• _AIM OF THE TASK_
What is needed here is every line of the records that includes "actually".

Document layout analysis data:
* * * *

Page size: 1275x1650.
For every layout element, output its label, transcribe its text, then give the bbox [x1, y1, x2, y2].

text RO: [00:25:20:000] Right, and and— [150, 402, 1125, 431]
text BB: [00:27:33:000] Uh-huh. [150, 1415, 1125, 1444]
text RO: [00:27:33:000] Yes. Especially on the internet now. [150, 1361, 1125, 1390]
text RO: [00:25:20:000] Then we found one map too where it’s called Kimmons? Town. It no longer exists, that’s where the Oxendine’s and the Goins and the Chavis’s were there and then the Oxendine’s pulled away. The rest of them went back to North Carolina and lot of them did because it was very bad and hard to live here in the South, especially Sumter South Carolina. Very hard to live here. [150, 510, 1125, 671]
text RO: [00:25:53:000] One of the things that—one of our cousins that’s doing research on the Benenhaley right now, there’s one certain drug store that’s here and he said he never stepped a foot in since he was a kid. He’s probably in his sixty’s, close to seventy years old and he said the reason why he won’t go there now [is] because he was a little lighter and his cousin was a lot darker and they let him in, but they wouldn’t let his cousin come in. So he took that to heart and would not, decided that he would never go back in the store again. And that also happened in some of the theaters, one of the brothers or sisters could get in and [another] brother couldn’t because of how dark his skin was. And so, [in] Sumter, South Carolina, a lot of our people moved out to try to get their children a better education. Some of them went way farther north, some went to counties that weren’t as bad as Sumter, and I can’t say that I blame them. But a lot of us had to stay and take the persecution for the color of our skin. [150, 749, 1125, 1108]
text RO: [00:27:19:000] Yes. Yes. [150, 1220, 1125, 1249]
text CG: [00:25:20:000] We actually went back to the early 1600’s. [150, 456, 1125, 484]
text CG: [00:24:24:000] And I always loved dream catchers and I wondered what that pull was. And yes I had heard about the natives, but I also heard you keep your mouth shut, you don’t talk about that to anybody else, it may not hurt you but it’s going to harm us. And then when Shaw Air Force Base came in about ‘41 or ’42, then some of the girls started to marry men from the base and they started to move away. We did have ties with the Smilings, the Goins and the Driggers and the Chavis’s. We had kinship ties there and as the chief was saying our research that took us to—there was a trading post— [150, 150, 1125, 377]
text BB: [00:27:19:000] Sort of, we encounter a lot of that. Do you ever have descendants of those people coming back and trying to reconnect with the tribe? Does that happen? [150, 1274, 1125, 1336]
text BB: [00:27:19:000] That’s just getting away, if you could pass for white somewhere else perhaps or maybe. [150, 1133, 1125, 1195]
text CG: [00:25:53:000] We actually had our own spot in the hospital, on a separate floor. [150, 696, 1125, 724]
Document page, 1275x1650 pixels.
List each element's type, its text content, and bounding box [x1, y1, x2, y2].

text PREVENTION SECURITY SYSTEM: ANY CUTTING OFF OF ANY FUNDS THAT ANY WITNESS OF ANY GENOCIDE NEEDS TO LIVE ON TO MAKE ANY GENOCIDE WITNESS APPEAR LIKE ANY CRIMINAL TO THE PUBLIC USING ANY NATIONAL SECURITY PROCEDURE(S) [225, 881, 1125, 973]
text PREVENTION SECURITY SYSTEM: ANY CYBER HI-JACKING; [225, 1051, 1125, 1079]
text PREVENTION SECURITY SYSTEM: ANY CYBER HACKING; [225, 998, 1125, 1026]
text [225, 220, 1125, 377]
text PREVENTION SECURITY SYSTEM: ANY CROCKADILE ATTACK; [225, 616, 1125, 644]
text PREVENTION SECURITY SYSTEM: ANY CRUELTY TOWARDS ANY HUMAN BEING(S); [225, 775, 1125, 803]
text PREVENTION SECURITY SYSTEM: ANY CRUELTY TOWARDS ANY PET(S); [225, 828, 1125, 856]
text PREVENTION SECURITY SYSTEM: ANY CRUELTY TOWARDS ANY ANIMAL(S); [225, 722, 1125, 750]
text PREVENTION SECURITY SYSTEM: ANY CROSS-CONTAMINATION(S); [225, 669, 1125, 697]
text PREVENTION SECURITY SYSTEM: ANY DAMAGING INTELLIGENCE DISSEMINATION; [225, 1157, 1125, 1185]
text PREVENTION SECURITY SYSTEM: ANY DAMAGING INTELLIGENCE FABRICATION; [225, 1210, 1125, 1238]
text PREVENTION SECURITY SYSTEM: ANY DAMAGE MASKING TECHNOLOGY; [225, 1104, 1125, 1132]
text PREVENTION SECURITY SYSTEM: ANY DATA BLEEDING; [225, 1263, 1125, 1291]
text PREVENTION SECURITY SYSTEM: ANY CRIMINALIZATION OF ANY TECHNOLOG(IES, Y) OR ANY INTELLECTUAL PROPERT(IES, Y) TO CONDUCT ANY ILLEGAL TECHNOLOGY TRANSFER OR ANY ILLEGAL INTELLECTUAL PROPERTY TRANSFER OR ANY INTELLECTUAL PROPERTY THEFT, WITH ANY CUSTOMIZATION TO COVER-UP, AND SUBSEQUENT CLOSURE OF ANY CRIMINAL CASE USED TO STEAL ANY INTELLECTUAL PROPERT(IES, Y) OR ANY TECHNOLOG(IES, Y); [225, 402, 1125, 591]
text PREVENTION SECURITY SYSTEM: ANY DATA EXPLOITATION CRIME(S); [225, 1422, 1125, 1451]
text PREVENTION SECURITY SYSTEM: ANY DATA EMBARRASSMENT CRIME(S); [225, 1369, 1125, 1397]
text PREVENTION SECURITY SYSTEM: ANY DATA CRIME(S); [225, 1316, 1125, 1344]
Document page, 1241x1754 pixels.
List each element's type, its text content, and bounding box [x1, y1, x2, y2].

* * * *

• _WRITTEN SOLUTION_
text CG: [00:25:20:000] We actually went back to the early 1600’s. [150, 456, 1125, 484]
text CG: [00:25:53:000] We actually had our own spot in the hospital, on a separate floor. [150, 696, 1125, 724]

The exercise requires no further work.